--- Records for this task Enclosed Below ---

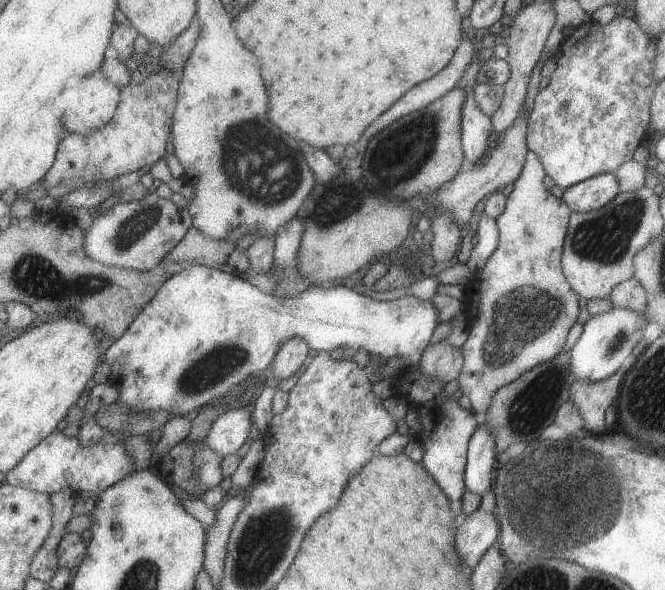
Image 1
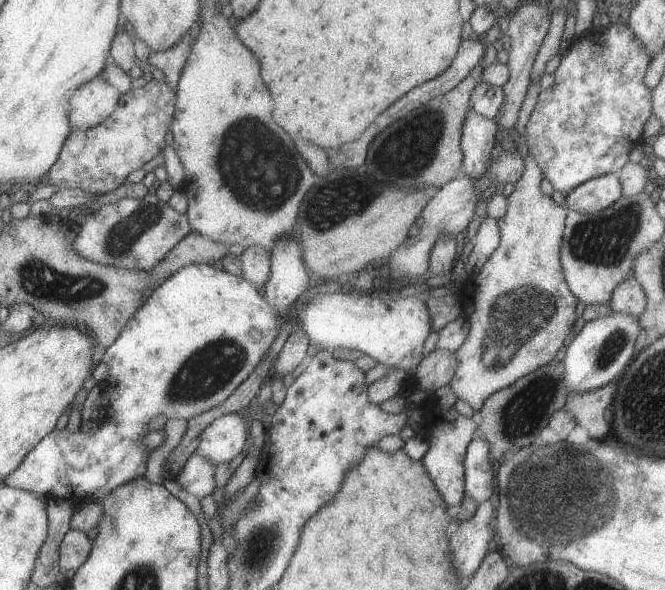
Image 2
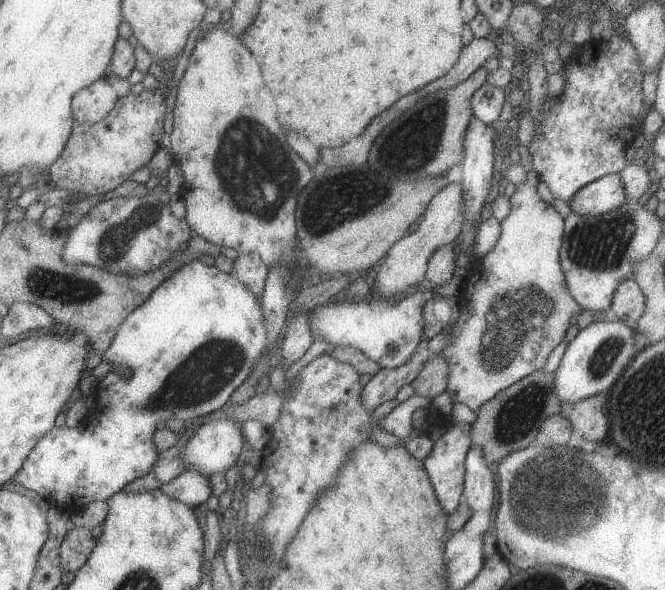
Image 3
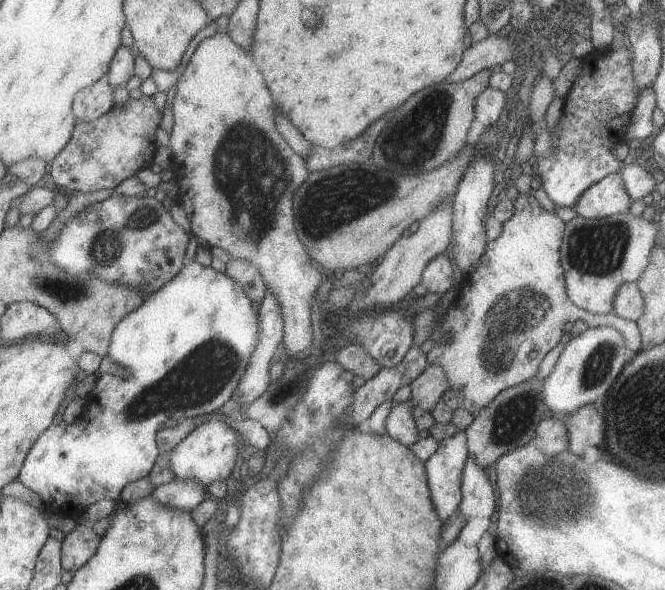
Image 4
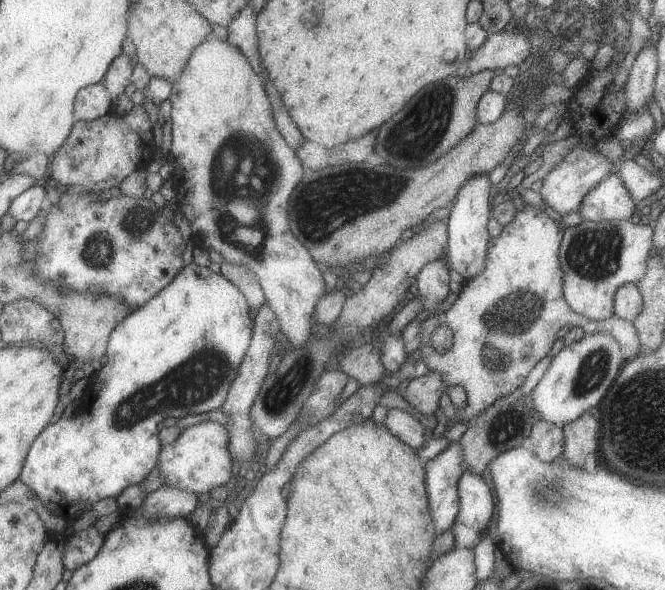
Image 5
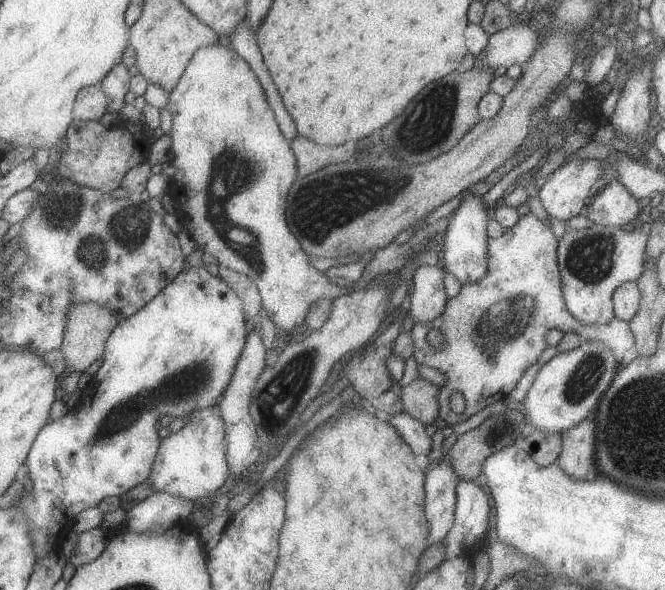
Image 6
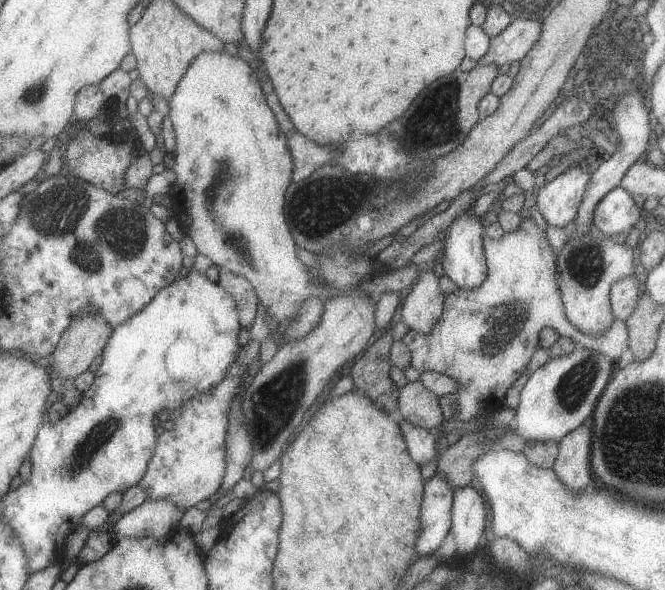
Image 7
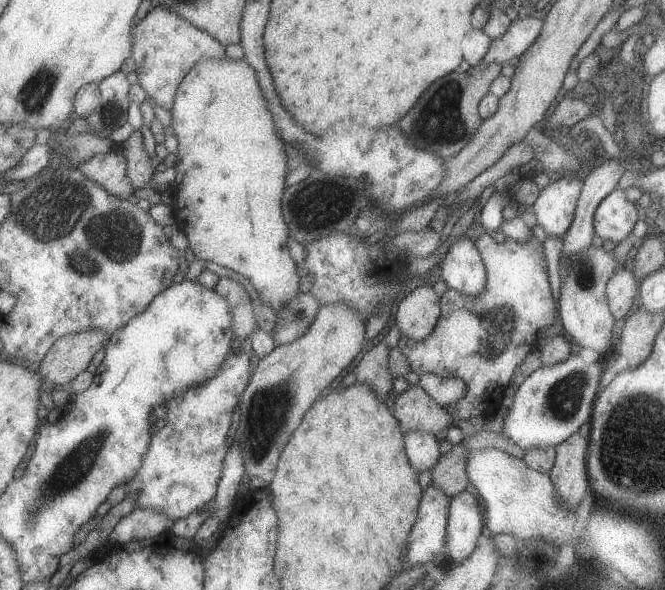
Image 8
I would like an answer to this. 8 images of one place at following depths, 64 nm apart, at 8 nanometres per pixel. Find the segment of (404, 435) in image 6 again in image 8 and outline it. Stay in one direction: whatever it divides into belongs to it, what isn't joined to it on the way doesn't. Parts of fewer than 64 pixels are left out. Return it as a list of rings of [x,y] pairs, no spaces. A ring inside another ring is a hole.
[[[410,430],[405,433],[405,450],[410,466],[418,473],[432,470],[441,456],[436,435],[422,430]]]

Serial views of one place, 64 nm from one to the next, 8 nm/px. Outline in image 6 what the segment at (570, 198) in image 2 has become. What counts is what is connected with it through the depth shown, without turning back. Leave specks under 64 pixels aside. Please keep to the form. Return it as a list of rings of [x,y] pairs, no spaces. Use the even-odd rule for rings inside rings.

--- End of Enclosed Records for this task ---

Give back the line containing "I would like" and all the lines after it through the end of the records, unchanged.

• Answer for this exercise:
I would like an answer to this. 8 images of one place at following depths, 64 nm apart, at 8 nanometres per pixel. Find the segment of (404, 435) in image 6 again in image 8 and outline it. Stay in one direction: whatever it divides into belongs to it, what isn't joined to it on the way doesn't. Parts of fewer than 64 pixels are left out. Return it as a list of rings of [x,y] pairs, no spaces. A ring inside another ring is a hole.
[[[410,430],[405,433],[405,450],[410,466],[418,473],[432,470],[441,456],[436,435],[422,430]]]

Serial views of one place, 64 nm from one to the next, 8 nm/px. Outline in image 6 what the segment at (570, 198) in image 2 has become. What counts is what is connected with it through the depth shown, without turning back. Leave specks under 64 pixels aside. Please keep to the form. Return it as a list of rings of [x,y] pairs, no spaces. Use the even-odd rule for rings inside rings.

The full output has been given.